** Opening Task data block **

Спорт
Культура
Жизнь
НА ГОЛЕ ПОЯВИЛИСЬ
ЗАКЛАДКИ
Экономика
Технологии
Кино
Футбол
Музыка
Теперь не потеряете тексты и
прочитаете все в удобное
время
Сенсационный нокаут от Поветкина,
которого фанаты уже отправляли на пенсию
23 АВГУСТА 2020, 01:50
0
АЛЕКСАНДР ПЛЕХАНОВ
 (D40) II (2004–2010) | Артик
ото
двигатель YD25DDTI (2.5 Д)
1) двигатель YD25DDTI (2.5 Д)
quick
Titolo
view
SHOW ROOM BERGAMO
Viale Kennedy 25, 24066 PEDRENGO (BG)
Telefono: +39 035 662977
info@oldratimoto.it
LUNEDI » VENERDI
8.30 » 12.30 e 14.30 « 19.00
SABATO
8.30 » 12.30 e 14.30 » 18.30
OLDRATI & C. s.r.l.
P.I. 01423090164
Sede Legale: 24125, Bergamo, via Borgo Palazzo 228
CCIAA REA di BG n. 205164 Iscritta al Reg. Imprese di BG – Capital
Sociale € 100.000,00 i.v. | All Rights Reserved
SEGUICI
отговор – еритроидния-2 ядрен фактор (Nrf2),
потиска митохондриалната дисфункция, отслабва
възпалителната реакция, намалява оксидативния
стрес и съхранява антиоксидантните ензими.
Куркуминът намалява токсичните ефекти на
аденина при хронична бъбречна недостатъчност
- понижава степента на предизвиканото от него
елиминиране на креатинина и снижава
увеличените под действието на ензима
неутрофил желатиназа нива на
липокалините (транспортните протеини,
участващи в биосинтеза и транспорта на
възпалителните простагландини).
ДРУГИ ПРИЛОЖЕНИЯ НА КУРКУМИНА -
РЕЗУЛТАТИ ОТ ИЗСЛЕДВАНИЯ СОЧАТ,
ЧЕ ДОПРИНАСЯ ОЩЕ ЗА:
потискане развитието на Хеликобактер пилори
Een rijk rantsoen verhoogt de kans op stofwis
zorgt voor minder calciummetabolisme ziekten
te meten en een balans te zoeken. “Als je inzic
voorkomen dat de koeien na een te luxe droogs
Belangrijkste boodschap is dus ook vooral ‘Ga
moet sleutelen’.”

** Closing Task data block **

Written task:
State how many lines in the items above contain the string "двигатель", treating uppercase and lowercase letters as distinct. Give the number alone.

Exercise result:
2